• Persophilia: Persian Culture on the Global Scene

    Date posted: March 15, 2016 Author: jolanta


    PERSOPHILIA | Hamid Dabashi, Drucilla Cornell, Firoozeh Kashani-Sabet | Art and Literature Series Event

    Wednesday, March 23, 2016, 6 – 8 p.m.

    Program Locations:

    FREE – Auditorium doors open at 5:30 p.m.

    Celebrating the publication of the ground breaking new volume Persophilia: Persian Culture on the Global Scene, influential and  prolific writer and cultural critic Hamid Dabashi is joined by acclaimed philosopher and feminist theorist Drucilla Cornell and celebrated historian and author Firoozeh Kashani-Sabet to converse about the evolution of Persian culture and how it has inspired Western culture through the ages.

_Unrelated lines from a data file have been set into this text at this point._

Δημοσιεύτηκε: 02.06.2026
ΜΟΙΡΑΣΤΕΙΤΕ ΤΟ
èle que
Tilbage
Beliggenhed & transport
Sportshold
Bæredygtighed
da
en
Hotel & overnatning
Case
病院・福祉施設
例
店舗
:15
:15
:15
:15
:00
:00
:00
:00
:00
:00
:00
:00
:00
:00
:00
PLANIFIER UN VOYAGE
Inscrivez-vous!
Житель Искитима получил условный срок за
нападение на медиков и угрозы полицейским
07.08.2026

    From the Biblical period and Classical Antiquity to the rise of the Renaissance and the Enlightenment, aspects of Persian culture have been integral to European history. A diverse constellation of European artists, poets, and thinkers have looked to Persia for inspiration, finding there a rich cultural counterpoint and frame of reference. Interest in all things Persian was no passing fancy but an enduring fascination that has shaped not just Western views but the self-image of Iranians up to the present day.

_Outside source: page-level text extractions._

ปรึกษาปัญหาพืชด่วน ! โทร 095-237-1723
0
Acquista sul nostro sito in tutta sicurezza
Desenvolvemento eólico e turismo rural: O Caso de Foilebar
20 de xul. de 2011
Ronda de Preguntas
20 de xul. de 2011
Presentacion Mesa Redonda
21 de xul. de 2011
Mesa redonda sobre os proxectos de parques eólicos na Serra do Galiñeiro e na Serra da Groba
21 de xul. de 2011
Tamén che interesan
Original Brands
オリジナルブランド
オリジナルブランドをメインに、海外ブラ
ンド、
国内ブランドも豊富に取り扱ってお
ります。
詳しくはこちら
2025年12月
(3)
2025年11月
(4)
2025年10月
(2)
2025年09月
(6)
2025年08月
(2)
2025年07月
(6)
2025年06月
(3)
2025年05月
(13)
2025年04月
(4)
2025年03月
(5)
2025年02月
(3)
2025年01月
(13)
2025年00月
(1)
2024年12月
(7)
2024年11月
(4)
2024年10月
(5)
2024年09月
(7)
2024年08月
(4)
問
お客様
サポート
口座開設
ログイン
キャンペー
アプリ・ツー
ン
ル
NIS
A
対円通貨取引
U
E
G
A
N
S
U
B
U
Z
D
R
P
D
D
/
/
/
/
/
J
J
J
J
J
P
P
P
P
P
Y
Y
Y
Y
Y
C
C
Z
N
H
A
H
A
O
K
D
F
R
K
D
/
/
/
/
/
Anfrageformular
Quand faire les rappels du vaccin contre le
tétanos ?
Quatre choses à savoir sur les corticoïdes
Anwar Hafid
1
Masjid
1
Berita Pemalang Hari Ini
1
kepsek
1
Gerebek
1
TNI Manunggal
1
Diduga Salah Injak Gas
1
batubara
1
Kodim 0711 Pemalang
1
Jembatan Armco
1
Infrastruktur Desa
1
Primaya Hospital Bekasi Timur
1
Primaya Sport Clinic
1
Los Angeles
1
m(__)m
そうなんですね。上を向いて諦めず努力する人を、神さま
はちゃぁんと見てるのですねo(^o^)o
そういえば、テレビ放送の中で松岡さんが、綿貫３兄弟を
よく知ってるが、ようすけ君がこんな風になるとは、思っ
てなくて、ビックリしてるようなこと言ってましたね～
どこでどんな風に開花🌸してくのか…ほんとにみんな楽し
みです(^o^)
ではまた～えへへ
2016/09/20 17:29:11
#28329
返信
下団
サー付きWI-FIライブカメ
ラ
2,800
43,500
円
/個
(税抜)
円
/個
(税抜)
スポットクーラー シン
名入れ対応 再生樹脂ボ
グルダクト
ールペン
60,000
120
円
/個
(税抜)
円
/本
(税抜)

    Persophilia maps the changing geography of connections between Persia and the West over the centuries and shows that traffic in ideas about Persia and Persians did not travel on a one-way street.

    How did Iranians respond when they saw themselves reflected in Western mirrors? Expanding on Jürgen Habermas’s theory of the public sphere, and overcoming the limits of Edward Said, Hamid Dabashi answers this critical question by tracing the formation of a civic discursive space in Iran, seeing it as a prime example of a modern nation-state emerging from an ancient civilization in the context of European colonialism. The modern Iranian public sphere, Dabashi argues, cannot be understood apart from this dynamic interaction.

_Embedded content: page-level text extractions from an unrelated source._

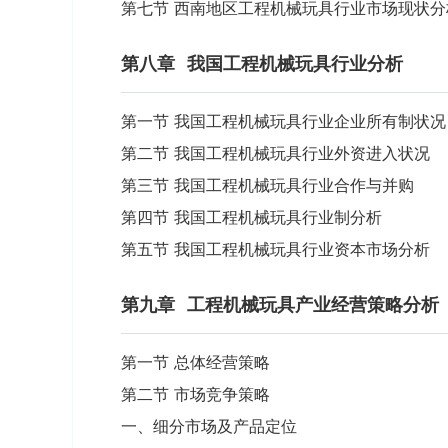
第七节 西南地区工程机械玩具行业市场现状分
第八章
我国工程机械玩具行业分析
第一节 我国工程机械玩具行业企业所有制状况
第二节 我国工程机械玩具行业外资进入状况
第三节 我国工程机械玩具行业合作与并购
第四节 我国工程机械玩具行业制分析
第五节 我国工程机械玩具行业资本市场分析
第九章
工程机械玩具产业经营策略分析
第一节 总体经营策略
第二节 市场竞争策略
一、细分市场及产品定位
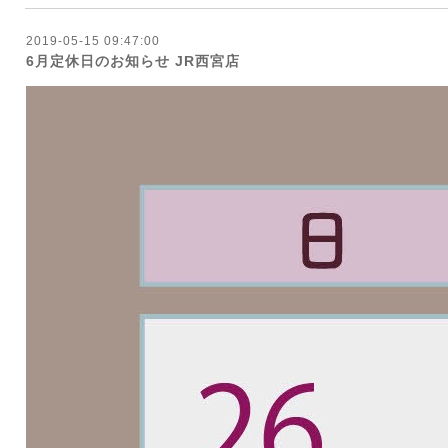
2019-05-15 09:47:00
6月定休日のお知らせ JR西宮店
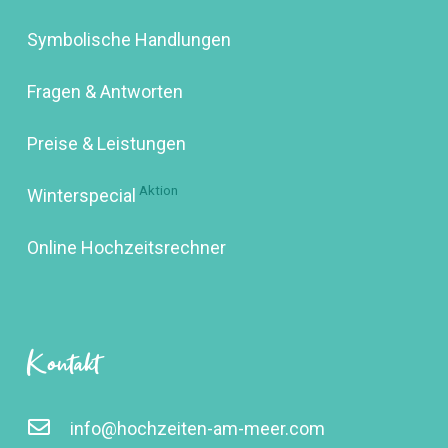
Symbolische Handlungen
Fragen & Antworten
Preise & Leistungen
Aktion
Winterspecial
Online Hochzeitsrechner
Kontakt
info@hochzeiten-am-meer.com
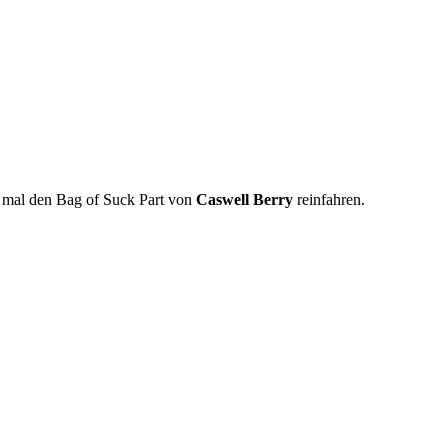
 mal den Bag of Suck Part von
Caswell Berry
reinfahren.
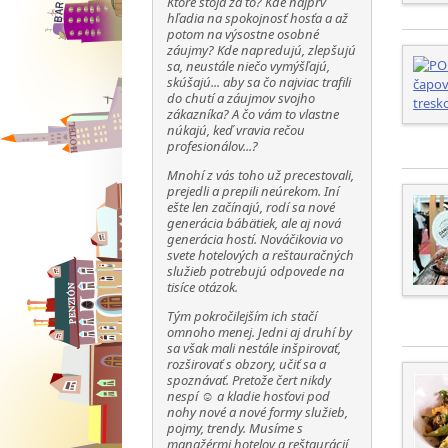
Ktoré stoja za to? Kde najprv
hľadia na spokojnosť hosťa a až
potom na výsostne osobné
záujmy? Kde napredujú, zlepšujú
sa, neustále niečo vymýšľajú,
skúšajú... aby sa čo najviac trafili
do chutí a záujmov svojho
zákazníka? A čo vám to vlastne
núkajú, keď vravia rečou
profesionálov...?
Mnohí z vás toho už precestovali,
prejedli a prepili neúrekom. Iní
ešte len začínajú, rodí sa nové
generácia bábätiek, ale aj nová
generácia hostí. Nováčikovia vo
svete hotelových a reštauračných
služieb potrebujú odpovede na
tisíce otázok.
Tým pokročilejším ich stačí
omnoho menej. Jedni aj druhí by
sa však mali nestále inšpirovať,
rozširovať s obzory, učiť sa a
spoznávať. Pretože čert nikdy
nespí ☺ a kladie hosťovi pod
nohy nové a nové formy služieb,
pojmy, trendy. Musíme s
manažérmi hotelov a reštaurácií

    Persophilia takes into its purview works as varied as Xenophon’s Cyropaedia and Nietzsche’s Thus Spoke Zarathustra, Handel’s Xerxes and Puccini’s Turandot, and Gauguin and Matisse’s fascination with Persian art. The result is a provocative reading of world history that dismantles normative historiography and alters our understanding of postcolonial nations.

    Copies of Persophilia: Persian Culture on the Global Scene (Harvard University Press, October 2015) are available for purchase and signing at the end of event.